Soft skills to work on:
- Charisma: When I was a small kid, I was VERY shy, and I’ve grown so much from then into being someone who can do presentations and network, but I definitely feel like I don’t have a strong charisma like some people do that makes conversations with new people easy or that inspires people to work with or for me. For a little while in my career, I was teaching and at another point, I was mentoring students, and I had to work really hard to seem fun and real instead of aloof and distant just because I was maybe slightly socially awkward. I was never the kind of person that a student would come to for support or just to talk, and I struggle to be social in a work setting with adults too sometimes, until I get to know the people well, but it sure would help to be better at this.

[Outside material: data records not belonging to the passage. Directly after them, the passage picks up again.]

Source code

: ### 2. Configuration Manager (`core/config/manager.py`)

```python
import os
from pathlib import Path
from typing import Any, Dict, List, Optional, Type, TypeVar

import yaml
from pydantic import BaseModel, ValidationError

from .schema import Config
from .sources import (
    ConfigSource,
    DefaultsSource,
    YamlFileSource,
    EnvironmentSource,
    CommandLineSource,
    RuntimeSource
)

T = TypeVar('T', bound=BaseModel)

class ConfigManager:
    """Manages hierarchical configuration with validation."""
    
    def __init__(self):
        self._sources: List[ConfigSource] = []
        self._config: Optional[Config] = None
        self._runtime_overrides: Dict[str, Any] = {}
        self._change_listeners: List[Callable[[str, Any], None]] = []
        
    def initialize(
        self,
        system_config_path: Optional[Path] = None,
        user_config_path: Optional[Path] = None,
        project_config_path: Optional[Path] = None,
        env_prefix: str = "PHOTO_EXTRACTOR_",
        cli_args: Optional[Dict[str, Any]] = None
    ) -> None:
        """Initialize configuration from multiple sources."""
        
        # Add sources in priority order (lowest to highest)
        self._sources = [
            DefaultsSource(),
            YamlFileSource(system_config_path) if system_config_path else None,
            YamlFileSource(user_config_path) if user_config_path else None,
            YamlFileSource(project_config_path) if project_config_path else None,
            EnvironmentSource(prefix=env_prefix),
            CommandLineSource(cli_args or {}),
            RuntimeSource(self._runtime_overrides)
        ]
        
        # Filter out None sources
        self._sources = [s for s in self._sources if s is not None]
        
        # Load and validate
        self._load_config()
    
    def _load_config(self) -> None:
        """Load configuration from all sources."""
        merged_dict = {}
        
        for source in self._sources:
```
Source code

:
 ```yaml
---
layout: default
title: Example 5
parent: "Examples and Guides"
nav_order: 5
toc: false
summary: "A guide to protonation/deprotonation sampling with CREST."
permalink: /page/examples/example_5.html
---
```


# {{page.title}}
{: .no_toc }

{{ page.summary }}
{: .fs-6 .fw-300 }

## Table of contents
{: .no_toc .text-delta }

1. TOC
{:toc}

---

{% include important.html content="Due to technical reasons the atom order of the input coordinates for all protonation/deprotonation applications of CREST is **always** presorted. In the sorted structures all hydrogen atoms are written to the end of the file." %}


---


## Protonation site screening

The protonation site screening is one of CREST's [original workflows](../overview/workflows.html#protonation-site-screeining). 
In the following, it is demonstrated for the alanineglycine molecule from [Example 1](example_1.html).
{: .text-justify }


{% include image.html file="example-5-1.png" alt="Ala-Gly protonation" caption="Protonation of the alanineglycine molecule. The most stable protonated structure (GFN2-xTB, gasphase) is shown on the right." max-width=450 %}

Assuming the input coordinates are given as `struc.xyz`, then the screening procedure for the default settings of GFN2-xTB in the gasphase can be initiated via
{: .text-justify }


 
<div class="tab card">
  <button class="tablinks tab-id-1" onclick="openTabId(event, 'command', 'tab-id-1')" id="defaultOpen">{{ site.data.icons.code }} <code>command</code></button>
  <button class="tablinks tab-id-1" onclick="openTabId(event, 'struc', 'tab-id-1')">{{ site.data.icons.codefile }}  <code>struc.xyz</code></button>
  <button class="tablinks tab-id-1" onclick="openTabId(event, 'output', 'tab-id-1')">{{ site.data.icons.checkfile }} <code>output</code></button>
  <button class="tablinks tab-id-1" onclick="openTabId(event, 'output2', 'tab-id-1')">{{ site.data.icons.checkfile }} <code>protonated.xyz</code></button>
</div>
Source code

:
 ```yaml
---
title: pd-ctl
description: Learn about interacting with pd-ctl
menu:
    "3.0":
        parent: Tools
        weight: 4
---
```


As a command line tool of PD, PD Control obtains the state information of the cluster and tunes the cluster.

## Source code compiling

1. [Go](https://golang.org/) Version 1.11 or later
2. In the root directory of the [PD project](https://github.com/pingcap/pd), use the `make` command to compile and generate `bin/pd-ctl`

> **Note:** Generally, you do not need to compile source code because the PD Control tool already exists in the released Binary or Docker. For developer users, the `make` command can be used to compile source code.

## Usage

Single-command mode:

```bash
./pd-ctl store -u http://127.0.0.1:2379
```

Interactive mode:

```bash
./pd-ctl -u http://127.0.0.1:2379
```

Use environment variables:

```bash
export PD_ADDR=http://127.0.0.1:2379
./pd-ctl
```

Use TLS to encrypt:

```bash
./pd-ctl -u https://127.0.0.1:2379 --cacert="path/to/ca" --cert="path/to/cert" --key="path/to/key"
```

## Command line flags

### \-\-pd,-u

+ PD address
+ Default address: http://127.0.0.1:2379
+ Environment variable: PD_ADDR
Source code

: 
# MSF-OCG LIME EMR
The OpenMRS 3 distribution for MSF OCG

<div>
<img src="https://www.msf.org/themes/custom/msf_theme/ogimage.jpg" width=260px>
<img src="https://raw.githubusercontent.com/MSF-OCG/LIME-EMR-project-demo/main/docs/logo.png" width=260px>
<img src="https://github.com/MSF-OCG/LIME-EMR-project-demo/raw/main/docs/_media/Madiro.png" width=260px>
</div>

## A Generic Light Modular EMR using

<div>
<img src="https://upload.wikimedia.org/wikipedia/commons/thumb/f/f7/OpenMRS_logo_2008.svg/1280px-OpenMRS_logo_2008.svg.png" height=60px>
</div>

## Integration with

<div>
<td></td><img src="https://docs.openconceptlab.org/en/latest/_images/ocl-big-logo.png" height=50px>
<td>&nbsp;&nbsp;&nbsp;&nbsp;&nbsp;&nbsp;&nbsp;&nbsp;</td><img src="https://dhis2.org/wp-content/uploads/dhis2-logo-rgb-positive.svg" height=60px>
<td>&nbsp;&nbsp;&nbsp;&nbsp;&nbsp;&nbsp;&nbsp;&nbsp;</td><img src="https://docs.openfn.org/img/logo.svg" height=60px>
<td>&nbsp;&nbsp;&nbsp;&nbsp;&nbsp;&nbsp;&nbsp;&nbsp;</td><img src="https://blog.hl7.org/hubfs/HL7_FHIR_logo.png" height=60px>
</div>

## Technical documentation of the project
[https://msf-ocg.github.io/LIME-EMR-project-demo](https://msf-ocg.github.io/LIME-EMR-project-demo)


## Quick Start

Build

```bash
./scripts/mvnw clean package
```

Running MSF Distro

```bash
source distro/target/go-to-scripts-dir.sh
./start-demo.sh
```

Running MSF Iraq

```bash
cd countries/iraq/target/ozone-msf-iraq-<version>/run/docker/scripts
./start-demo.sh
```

- Persuasiveness: This is a bit related to charisma, but for design it feels like a different skill because this is specific to the situation that’s the “pitch,” when you’re marketing yourself or your idea. I’m pretty comfortable with using persuasive methods that rely on data (i.e. “You should choose this design because it’s backed by research or because it’s working for you or others in these measurable ways…”) and not so comfortable with persuading in the sense of getting people emotionally invested, which I know is actually more compelling. Having to market yourself is definitely not my favorite part of creative work, and one of the big reasons that I’d rather not rely too heavily on freelancing. For now, I’d be happy to just get more persuasive in my cover letters and job applications!